_Document excerpt_.
§

I’ve got this feeling, inside my bones…. Timberlake has put it very well and the song may as well be the soundtrack. Kind of in the background a little initially but it’s right there even from early in the day, and when I give the feeling a bit of attention it intensifies and makes me happy. Work is frustrating because I just want it out of the way. I know the exact route and the journey itself is almost half the excitement. Just thinking about the journey is exciting and fills me with impatience – come on, TODAY, pass! When I can finally leave work I am in a goddamn excellent mood and hop into my little car. I tootle down along the fields, the scenic route with protected views of the river – yes, it’s so beautiful it’s a protected area, this little patch of London – then a left across the bridge. By now I’m humming along, because I’ve REALLY got this feeling. Yes, inside my bones. Oh, it’s is all encompassing and all consuming. There is nothing else. I have no time or energy for anything else.

§

_What you will do_.
Return the passage above about the all-consuming feeling and the drive after work, word for word and complete.

_Data extract_.
§

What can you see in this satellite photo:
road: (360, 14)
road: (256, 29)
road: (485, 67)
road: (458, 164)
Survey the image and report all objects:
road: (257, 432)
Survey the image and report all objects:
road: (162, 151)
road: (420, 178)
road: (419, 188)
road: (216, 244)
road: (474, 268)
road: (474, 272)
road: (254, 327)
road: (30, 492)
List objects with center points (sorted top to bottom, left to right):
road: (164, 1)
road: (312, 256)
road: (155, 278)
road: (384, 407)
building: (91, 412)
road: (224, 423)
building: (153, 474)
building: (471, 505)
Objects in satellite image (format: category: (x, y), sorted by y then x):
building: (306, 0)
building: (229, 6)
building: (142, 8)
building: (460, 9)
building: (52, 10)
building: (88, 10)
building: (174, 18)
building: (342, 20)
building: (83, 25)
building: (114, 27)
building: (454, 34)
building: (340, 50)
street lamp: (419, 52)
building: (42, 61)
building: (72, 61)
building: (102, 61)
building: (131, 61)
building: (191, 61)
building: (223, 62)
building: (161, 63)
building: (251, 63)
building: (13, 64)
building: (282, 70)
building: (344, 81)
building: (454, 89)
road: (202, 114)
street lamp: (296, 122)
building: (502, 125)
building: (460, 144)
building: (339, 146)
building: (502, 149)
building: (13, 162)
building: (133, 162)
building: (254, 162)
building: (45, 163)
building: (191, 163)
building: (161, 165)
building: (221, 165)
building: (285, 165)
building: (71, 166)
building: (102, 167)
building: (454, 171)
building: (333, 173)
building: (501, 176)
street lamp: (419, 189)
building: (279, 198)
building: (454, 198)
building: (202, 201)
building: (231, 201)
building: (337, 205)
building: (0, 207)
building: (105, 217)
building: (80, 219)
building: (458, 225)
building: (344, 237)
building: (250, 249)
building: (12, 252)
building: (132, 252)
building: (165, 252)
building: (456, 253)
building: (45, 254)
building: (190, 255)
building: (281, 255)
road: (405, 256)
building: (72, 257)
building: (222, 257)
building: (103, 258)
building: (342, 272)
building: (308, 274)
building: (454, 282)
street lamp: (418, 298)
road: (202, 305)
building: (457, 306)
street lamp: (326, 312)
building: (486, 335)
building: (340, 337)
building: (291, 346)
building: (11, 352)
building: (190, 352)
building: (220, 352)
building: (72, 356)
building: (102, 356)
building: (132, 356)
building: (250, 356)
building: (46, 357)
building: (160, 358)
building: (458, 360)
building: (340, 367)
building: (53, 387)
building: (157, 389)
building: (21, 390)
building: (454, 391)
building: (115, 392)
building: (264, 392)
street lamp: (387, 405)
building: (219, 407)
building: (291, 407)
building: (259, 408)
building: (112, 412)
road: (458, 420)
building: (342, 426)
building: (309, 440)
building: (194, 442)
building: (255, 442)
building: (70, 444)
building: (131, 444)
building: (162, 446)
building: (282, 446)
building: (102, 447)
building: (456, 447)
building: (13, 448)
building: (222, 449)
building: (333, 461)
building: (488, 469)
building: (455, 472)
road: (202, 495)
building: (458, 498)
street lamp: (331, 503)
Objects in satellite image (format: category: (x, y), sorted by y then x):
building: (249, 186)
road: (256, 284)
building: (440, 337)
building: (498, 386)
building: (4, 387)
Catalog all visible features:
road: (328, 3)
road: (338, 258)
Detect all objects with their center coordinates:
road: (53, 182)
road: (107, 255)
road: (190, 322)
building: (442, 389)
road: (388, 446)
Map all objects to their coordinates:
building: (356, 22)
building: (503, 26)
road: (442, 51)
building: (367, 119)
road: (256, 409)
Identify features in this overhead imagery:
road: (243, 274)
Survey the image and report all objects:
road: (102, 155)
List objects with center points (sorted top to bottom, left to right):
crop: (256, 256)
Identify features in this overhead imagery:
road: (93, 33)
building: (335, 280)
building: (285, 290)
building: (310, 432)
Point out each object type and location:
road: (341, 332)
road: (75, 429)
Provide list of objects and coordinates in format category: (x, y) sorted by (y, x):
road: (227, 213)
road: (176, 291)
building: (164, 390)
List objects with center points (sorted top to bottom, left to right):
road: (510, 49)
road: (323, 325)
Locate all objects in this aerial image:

§

_The result_.
I’ve got this feeling, inside my bones…. Timberlake has put it very well and the song may as well be the soundtrack. Kind of in the background a little initially but it’s right there even from early in the day, and when I give the feeling a bit of attention it intensifies and makes me happy. Work is frustrating because I just want it out of the way. I know the exact route and the journey itself is almost half the excitement. Just thinking about the journey is exciting and fills me with impatience – come on, TODAY, pass! When I can finally leave work I am in a goddamn excellent mood and hop into my little car. I tootle down along the fields, the scenic route with protected views of the river – yes, it’s so beautiful it’s a protected area, this little patch of London – then a left across the bridge. By now I’m humming along, because I’ve REALLY got this feeling. Yes, inside my bones. Oh, it’s is all encompassing and all consuming. There is nothing else. I have no time or energy for anything else.